(Passage provided begins)

On Fri, May 2, 2014 at 5:21 AM, Koert Kuipers <ko...@tresata.com> wrote:

> not sure why applying concat to reference. conf didn't work for you. since
> it simply concatenates the files the key akka.version should be preserved.
> we had the same situation for a while without issues.
>  On May 1, 2014 8:46 PM, "Shivani Rao" <ra...@gmail.com> wrote:
>
>> Hello Koert,
>>
>> That did not work. I specified it in my email already. But I figured a
>> way around it  by excluding akka dependencies
>>
>> Shivani
>>
>>
>> On Tue, Apr 29, 2014 at 12:37 PM, Koert Kuipers <ko...@tresata.com>wrote:
>>
>>> you need to merge reference.conf files and its no longer an issue.

(Passage provided ends)
(Provided information begins)

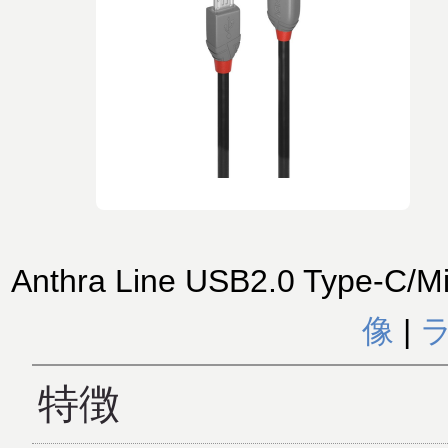
Anthra Line USB2.0 Type-C
像
|
特徴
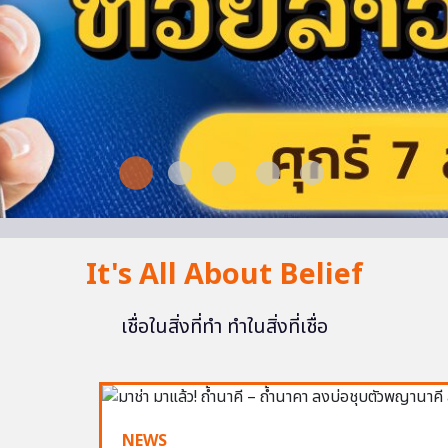
It's All About Belief
เชื่อในสิ่งที่ทำ ทำในสิ่งที่เชื่อ
NEWS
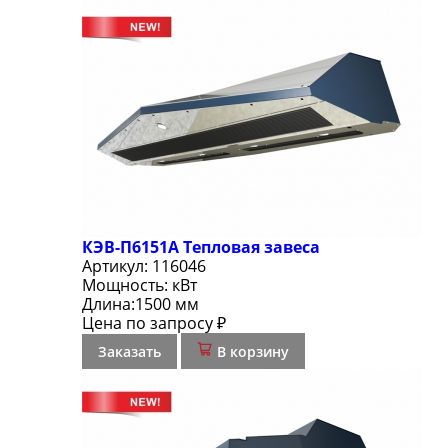
КЭВ-П6151А Тепловая завеса
Артикул:
116046
Мощность:
кВт
Длина:
1500 мм
Цена по запросу ₽
Заказать
В корзину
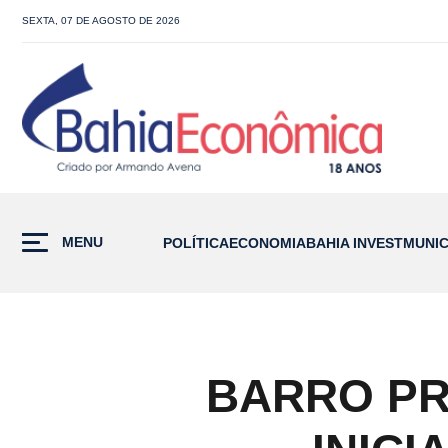
SEXTA, 07 DE AGOSTO DE 2026
MENU
POLÍTICA
ECONOMIA
BAHIA INVEST
MUNIC
BARRO PR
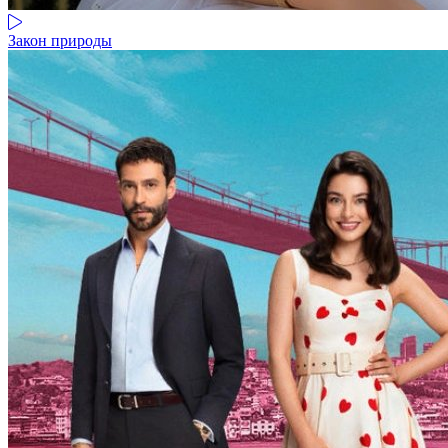
Закон природы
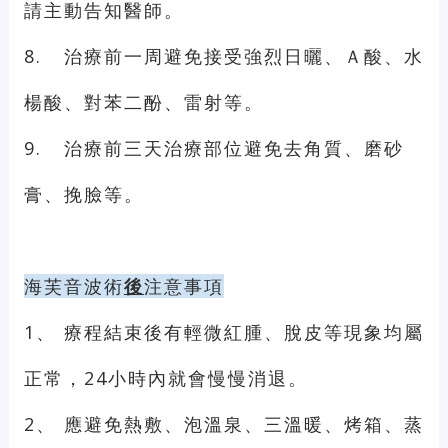
請主動告知醫師。
8.
治療前一周避免接受強烈日曬、Ａ酸、水
楊酸、對苯二酚、雷射等。
9.
治療前三天治療部位避免去角質、磨砂
膏、挽臉等。
海芙音波術
後
注意事項
1、
療程結束後有輕微紅腫、脫皮等現象均屬
正常，24小時內就會慢慢消退。
2、
應避免熱敷、泡溫泉、三溫暖、烤箱、蒸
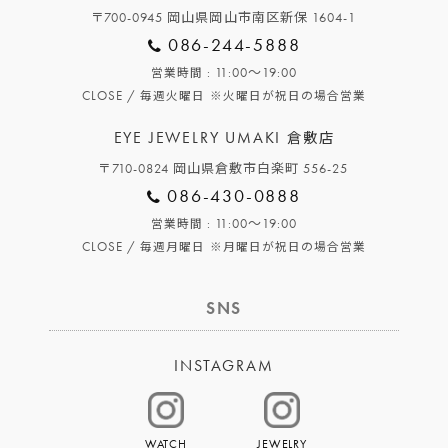
〒700-0945 岡山県岡山市南区新保 1604-1
086-244-5888
: 11:00～19:00
営業時間
CLOSE /
毎週火曜日
※火曜日が祝日の場合営業
EYE JEWELRY UMAKI
倉敷店
〒710-0824 岡山県倉敷市白楽町 556-25
086-430-0888
: 11:00～19:00
営業時間
CLOSE /
毎週月曜日
※月曜日が祝日の場合営業
SNS
INSTAGRAM
WATCH
JEWELRY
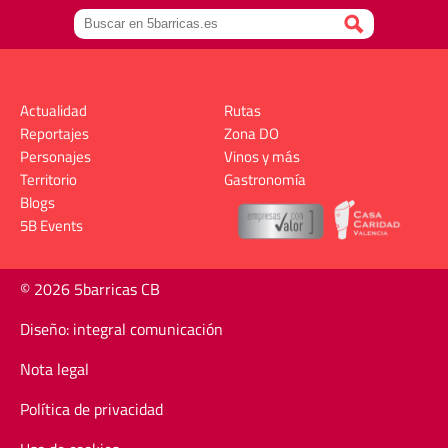
Actualidad
Rutas
Reportajes
Zona DO
Personajes
Vinos y más
Territorio
Gastronomía
Blogs
5B Events
© 2026 5barricas CB
Diseño: integral comunicación
Nota legal
Política de privacidad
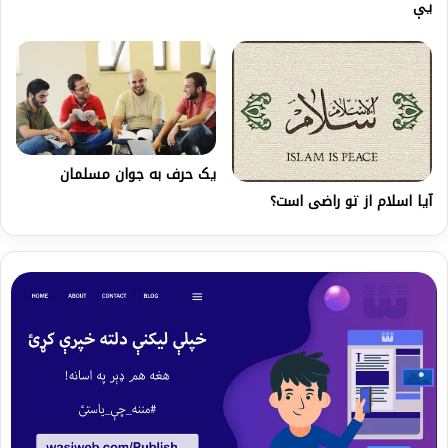
یې
یک حرف به جوان مسلمان
آیا اسلام از تو راضی است؟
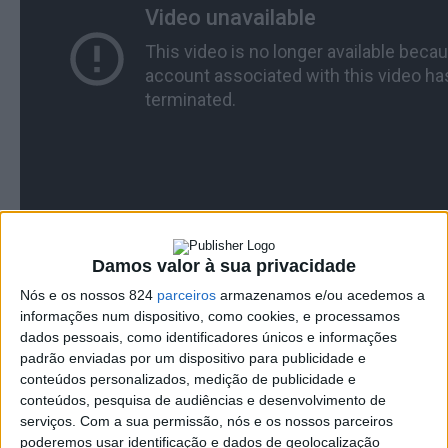
Damos valor à sua privacidade
Nós e os nossos 824
parceiros
armazenamos e/ou acedemos a
informações num dispositivo, como cookies, e processamos
dados pessoais, como identificadores únicos e informações
Os Raíz: A banda de Fronteira
padrão enviadas por um dispositivo para publicidade e
conteúdos personalizados, medição de publicidade e
que começa a conquistar a nível
conteúdos, pesquisa de audiências e desenvolvimento de
serviços.
Com a sua permissão, nós e os nossos parceiros
nacional
poderemos usar identificação e dados de geolocalização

(Provided information ends)

• _Your tasks_
a) From the email thread, pull out the words starting at "On Fri, May" and ending at "should be preserved.".
b) In the email thread, how did Shivani Rao get around the problem?

• _Task-by-task results_
a)
On Fri, May 2, 2014 at 5:21 AM, Koert Kuipers <ko...@tresata.com> wrote:

> not sure why applying concat to reference. conf didn't work for you. since
> it simply concatenates the files the key akka.version should be preserved.

b) By excluding akka dependencies.